Use Cases for Stateless Transformations

  • Filtering: Remove invalid events, route by type, compliance filtering
  • Mapping: Format conversion, field extraction, enrichment with constants
  • FlatMap: Parse complex events into multiple simple events

Step 2: Stateful Aggregations (Count, Sum)

Stateful operations maintain state across multiple events—enabling aggregations like counts, sums, and averages.

Kafka Streams Example: Count Orders by Region

RegionalOrderCount.java
import org.apache.kafka.streams.*;
import org.apache.kafka.streams.kstream.*;
import org.apache.kafka.common.serialization.Serdes;

public class RegionalOrderCount {
    public static void main(String[] args) {
        Properties props = new Properties();
        props.put(StreamsConfig.APPLICATION_ID_CONFIG, "regional-order-count");
        props.put(StreamsConfig.BOOTSTRAP_SERVERS_CONFIG, "localhost:9092");

        StreamsBuilder builder = new StreamsBuilder();

        KStream<String, String> orders = builder.stream("orders");

        // Extract region from order and use as key
        KStream<String, String> ordersByRegion = orders.selectKey(  // (1)!
            (key, value) -> extractRegion(value)  // region becomes the key
        );

        // Group by key (region) and count
        KTable<String, Long> orderCounts = ordersByRegion  // (2)!
            .groupByKey()  // (3)!
            .count(Materialized.as("order-count-store"));  // (4)!
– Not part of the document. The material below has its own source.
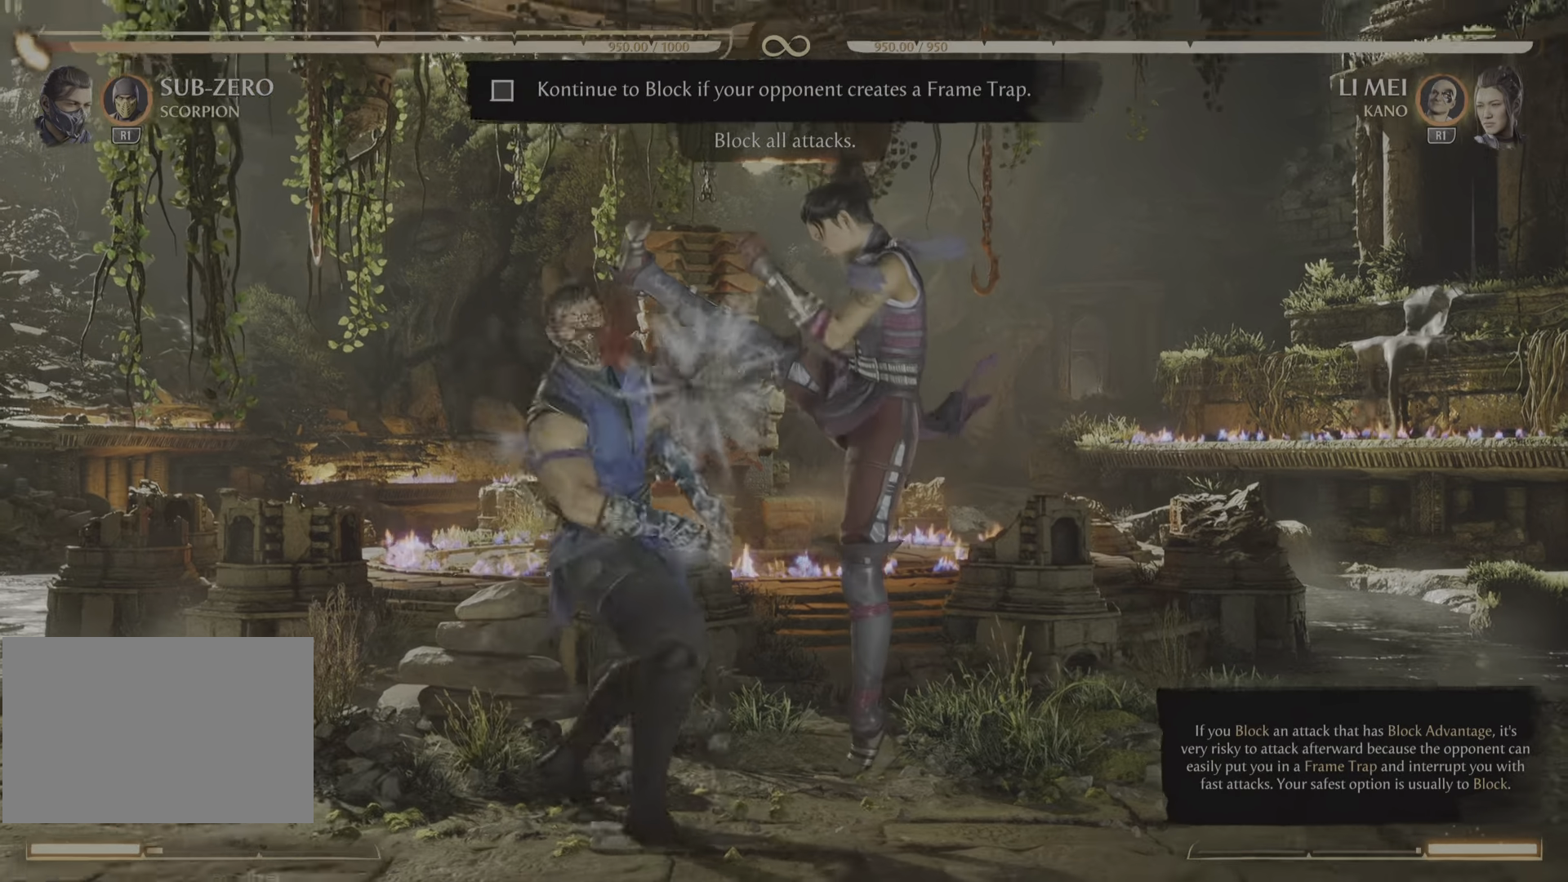
{"buttons": ["R2"], "events": [[17, "R2", "down"]]}
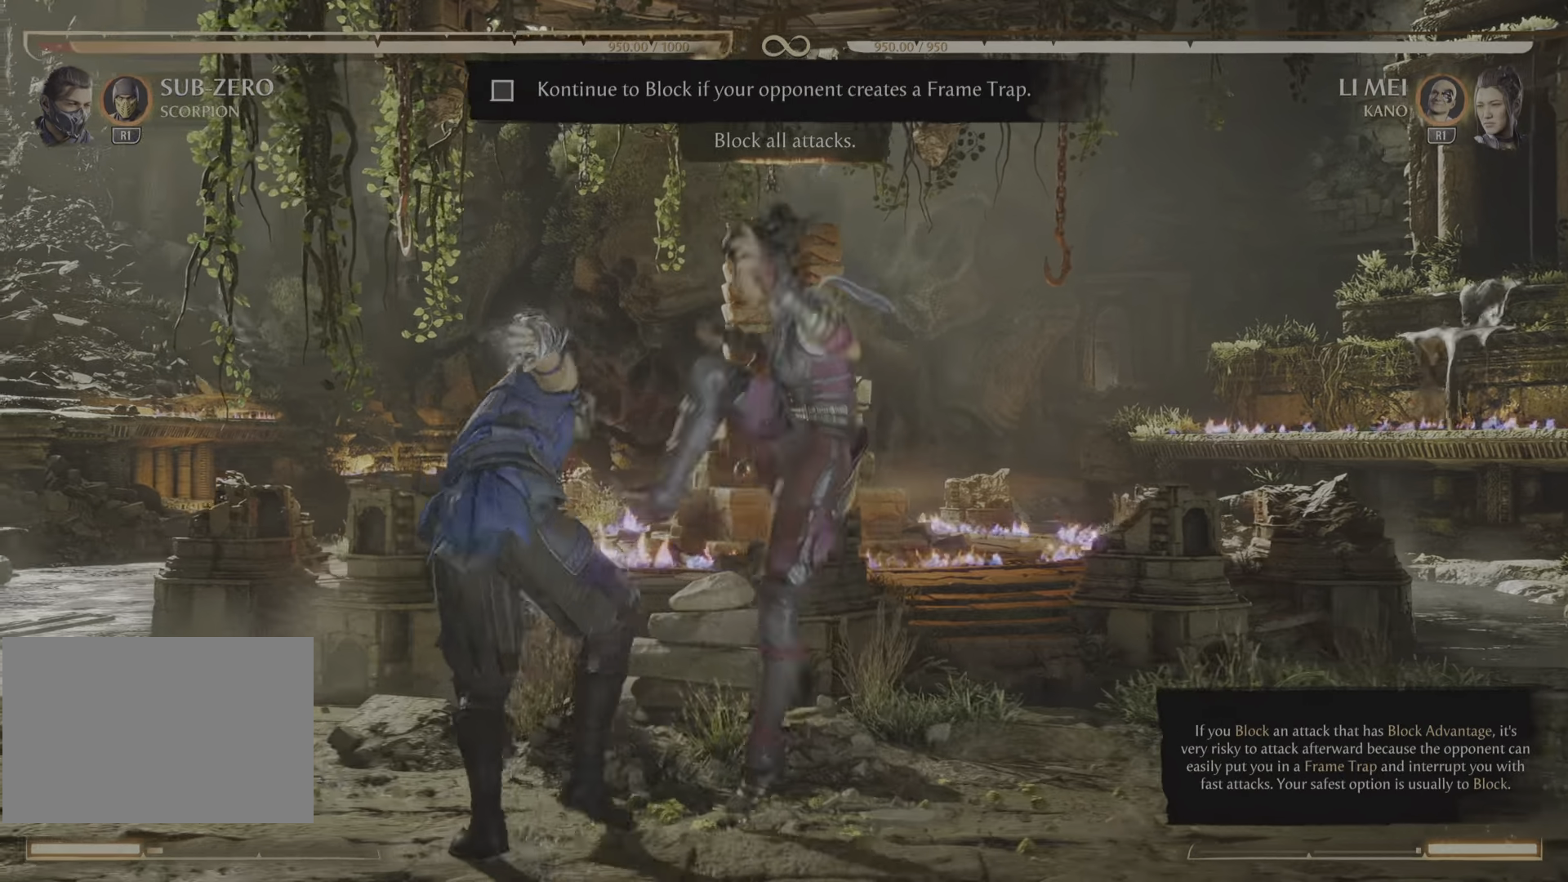
{"buttons": ["R2"], "events": []}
        // Write counts to topic
        orderCounts.toStream().to("order-counts",  // (5)!
            Produced.with(Serdes.String(), Serdes.Long())
        );

        KafkaStreams streams = new KafkaStreams(builder.build(), props);
        streams.start();
    }

    private static String extractRegion(String json) {
        return "US-WEST"; // Simplified - parse JSON in reality
    }
}
  1. Re-key stream by region - required for grouping
  2. KTable represents aggregated state (region → count)
  3. Group by key (region) - prepares for aggregation
  4. Count operation - maintains state in RocksDB store named "order-count-store"
  5. Convert KTable back to KStream and write to output topic
regional_order_count.py
from pyflink.datastream import StreamExecutionEnvironment
from pyflink.datastream.connectors.kafka import KafkaSource
from pyflink.common.serialization import SimpleStringSchema
import json

env = StreamExecutionEnvironment.get_execution_environment()
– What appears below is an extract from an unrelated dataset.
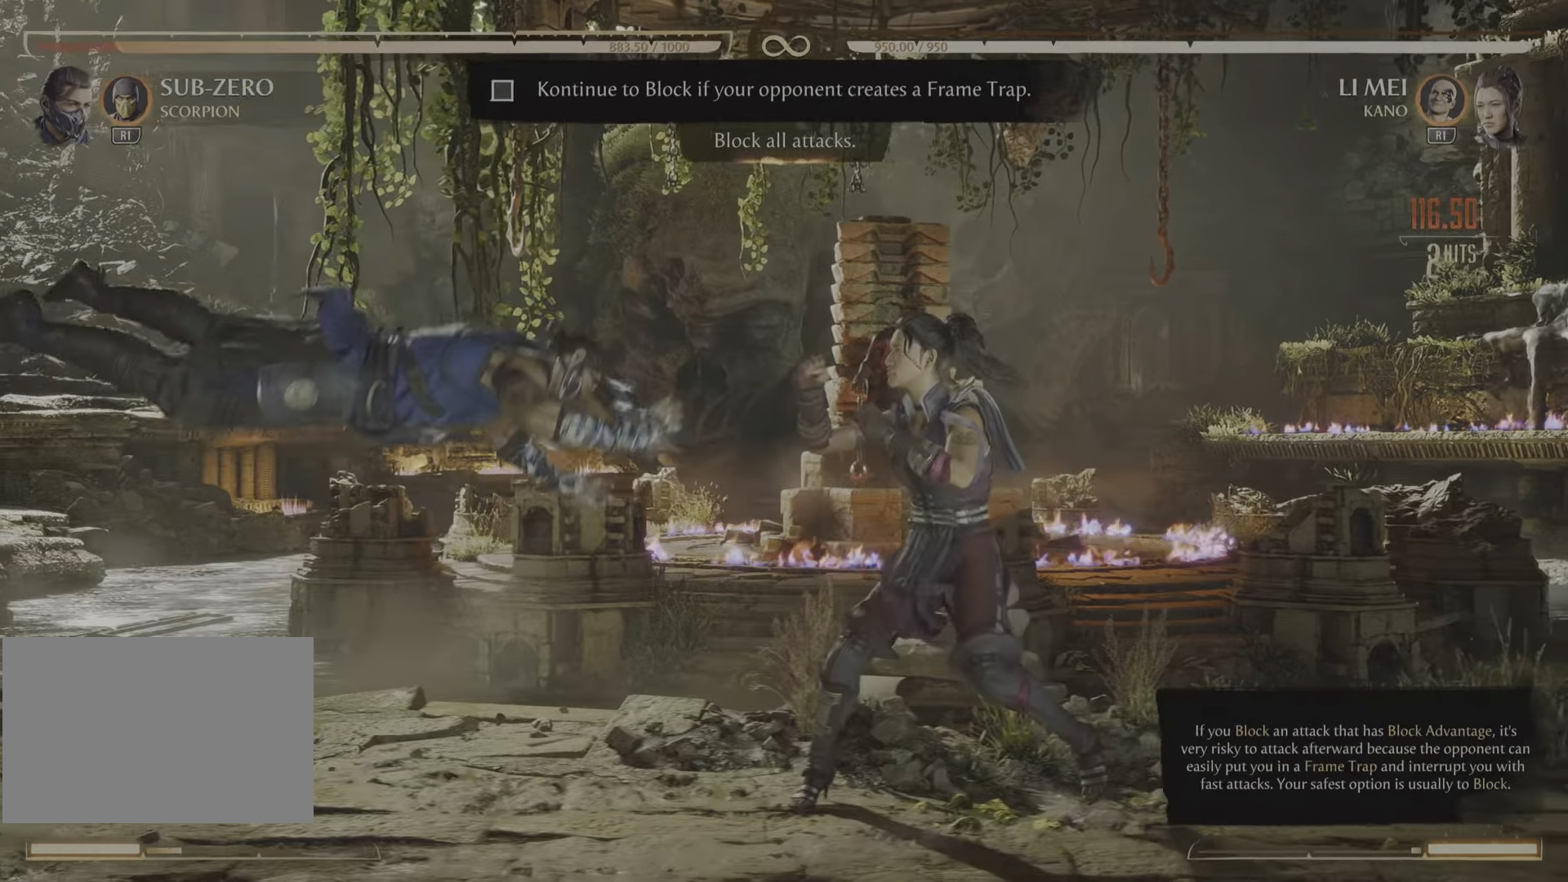
{"buttons": [], "events": [[300, "R2", "up"]]}
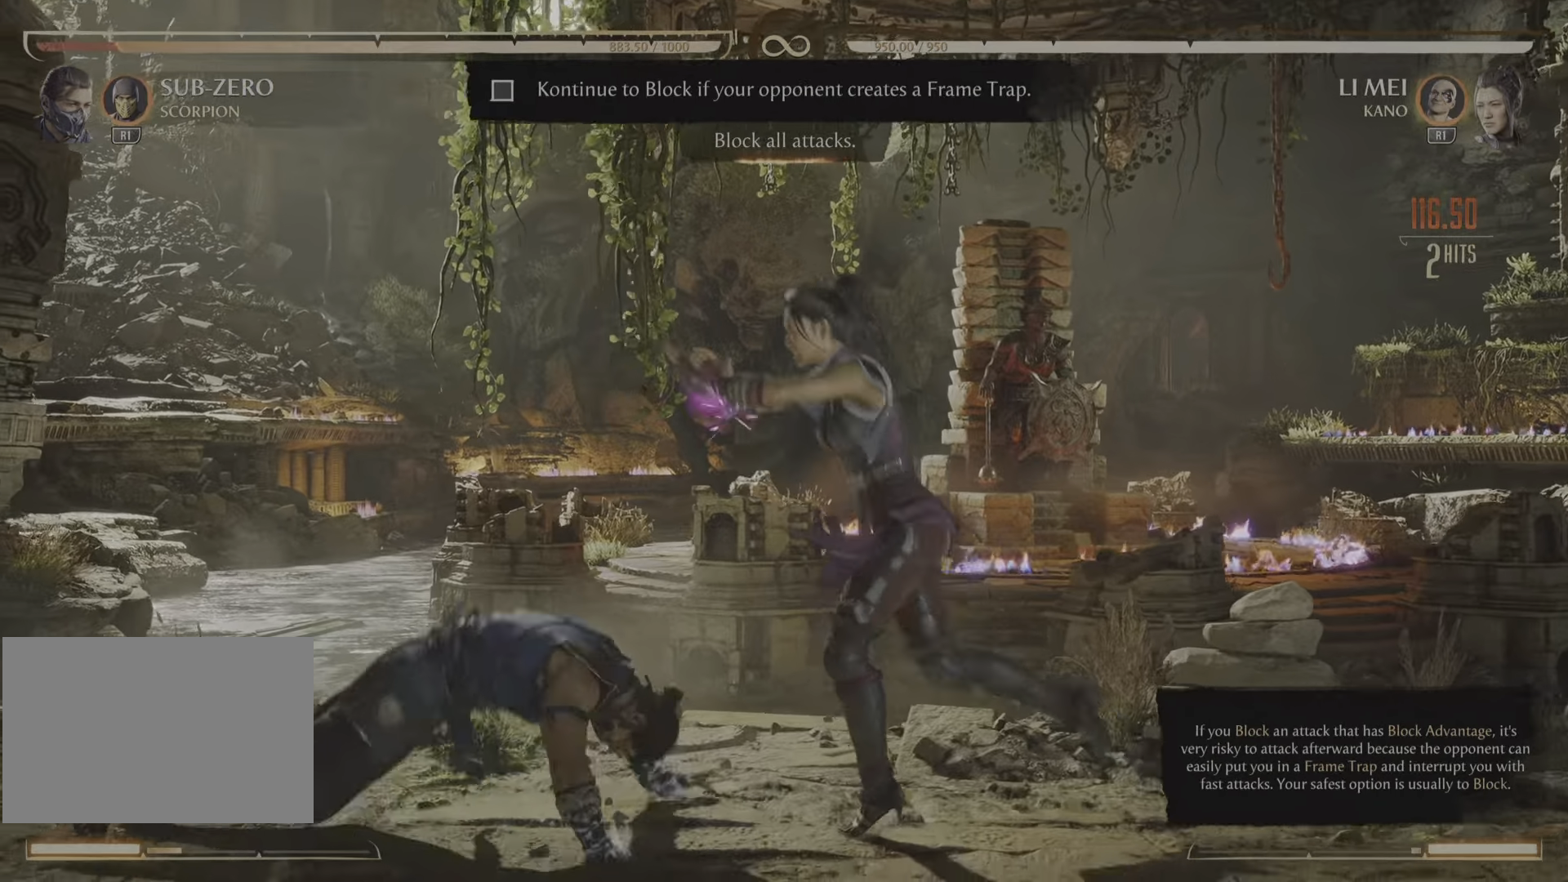
{"buttons": ["R2"], "events": [[33, "R2", "down"]]}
kafka_source = KafkaSource.builder() \
    .set_bootstrap_servers("localhost:9092") \
    .set_topics("orders") \
    .set_group_id("regional-count") \
    .set_value_only_deserializer(SimpleStringSchema()) \
    .build()

orders = env.from_source(kafka_source, "Kafka Source")

# Extract region from order
def extract_region(order_json):
    order = json.loads(order_json)
    region = order.get('region', 'UNKNOWN')
    return (region, 1)  # (1)!

region_counts = orders.map(extract_region) \
    .key_by(lambda x: x[0]) \  # (2)!
    .sum(1)  # (3)!

region_counts.print()

env.execute("Regional Order Count")
  1. Transform to tuple (region, 1) - 1 represents one order
  2. Key by region (first element of tuple)
  3. Sum the second element (count) - Flink maintains state automatically

State Management

Stateful operations require persistent state stores: - Kafka Streams: Uses RocksDB (embedded key-value store) + changelog topic for fault tolerance - Flink: Uses checkpoint snapshots to distributed storage (HDFS, S3)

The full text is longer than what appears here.